Everything in the listing below has to be repeated exactly, except the pictures.

------ Source records ------

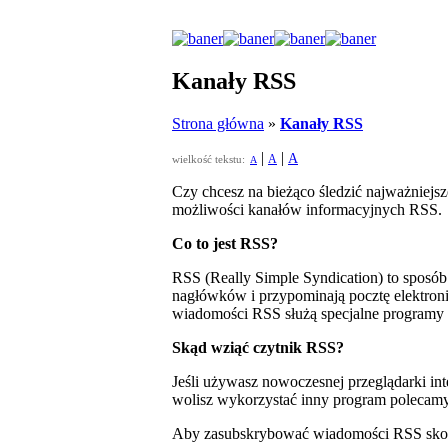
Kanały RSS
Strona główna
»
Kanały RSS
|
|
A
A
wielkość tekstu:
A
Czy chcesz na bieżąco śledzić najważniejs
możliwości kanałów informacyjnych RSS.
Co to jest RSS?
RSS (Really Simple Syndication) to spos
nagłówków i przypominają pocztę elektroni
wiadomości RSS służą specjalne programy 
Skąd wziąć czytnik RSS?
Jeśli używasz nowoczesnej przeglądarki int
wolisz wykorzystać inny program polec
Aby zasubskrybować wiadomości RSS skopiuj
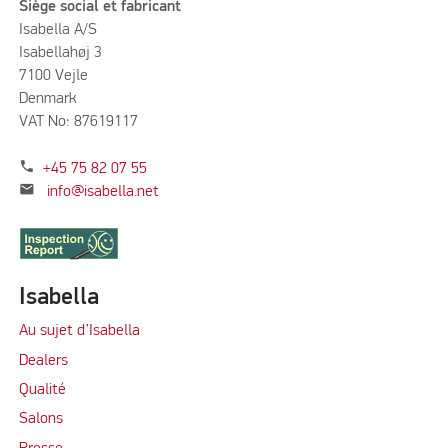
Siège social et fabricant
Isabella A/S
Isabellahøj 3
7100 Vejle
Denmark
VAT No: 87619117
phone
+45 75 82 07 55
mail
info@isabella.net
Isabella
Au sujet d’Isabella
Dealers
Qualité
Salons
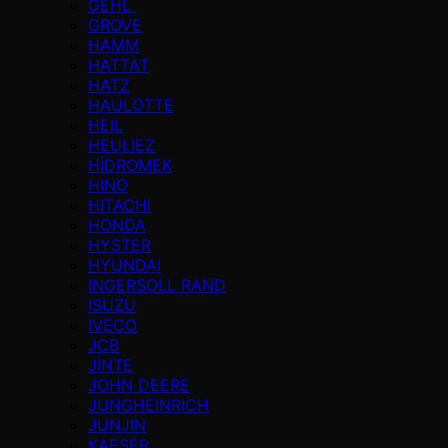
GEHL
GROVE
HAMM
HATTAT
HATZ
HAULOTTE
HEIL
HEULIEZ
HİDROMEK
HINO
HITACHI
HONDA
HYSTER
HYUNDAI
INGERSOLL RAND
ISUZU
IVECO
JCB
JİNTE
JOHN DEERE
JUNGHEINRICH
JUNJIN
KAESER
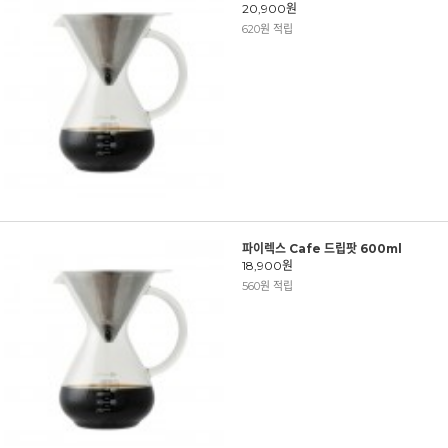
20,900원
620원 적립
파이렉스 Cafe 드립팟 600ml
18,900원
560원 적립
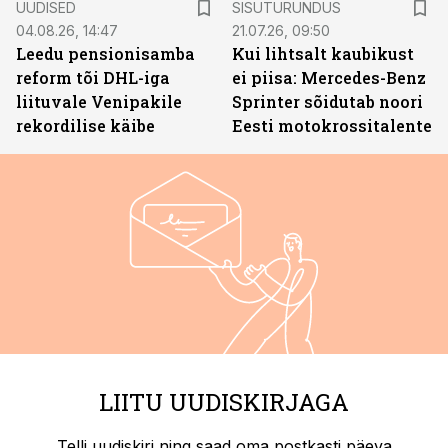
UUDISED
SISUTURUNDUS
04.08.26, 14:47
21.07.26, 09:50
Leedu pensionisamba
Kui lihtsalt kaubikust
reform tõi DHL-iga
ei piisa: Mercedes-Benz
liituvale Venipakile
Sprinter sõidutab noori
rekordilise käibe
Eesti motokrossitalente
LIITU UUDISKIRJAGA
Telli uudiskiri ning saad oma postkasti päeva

------

Result below>
Kanały RSS
Strona główna
»
Kanały RSS
|
|
A
A
wielkość tekstu:
A
Czy chcesz na bieżąco śledzić najważniejs
możliwości kanałów informacyjnych RSS.
Co to jest RSS?
RSS (Really Simple Syndication) to spos
nagłówków i przypominają pocztę elektroni
wiadomości RSS służą specjalne programy 
Skąd wziąć czytnik RSS?
Jeśli używasz nowoczesnej przeglądarki int
wolisz wykorzystać inny program polec
Aby zasubskrybować wiadomości RSS skopiuj
Siège social et fabricant
Isabella A/S
Isabellahøj 3
7100 Vejle
Denmark
VAT No: 87619117
phone
+45 75 82 07 55
mail
info@isabella.net
Isabella
Au sujet d’Isabella
Dealers
Qualité
Salons
GEHL
GROVE
HAMM
HATTAT
HATZ
HAULOTTE
HEIL
HEULIEZ
HİDROMEK
HINO
HITACHI
HONDA
HYSTER
HYUNDAI
INGERSOLL RAND
ISUZU
IVECO
JCB
JİNTE
JOHN DEERE
JUNGHEINRICH
JUNJIN
KAESER
20,900원
620원 적립
파이렉스 Cafe 드립팟 600ml
18,900원
560원 적립
UUDISED
SISUTURUNDUS
04.08.26, 14:47
21.07.26, 09:50
Leedu pensionisamba
Kui lihtsalt kaubikust
reform tõi DHL-iga
ei piisa: Mercedes-Benz
liituvale Venipakile
Sprinter sõidutab noori
rekordilise käibe
Eesti motokrossitalente
LIITU UUDISKIRJAGA
Telli uudiskiri ning saad oma postkasti päeva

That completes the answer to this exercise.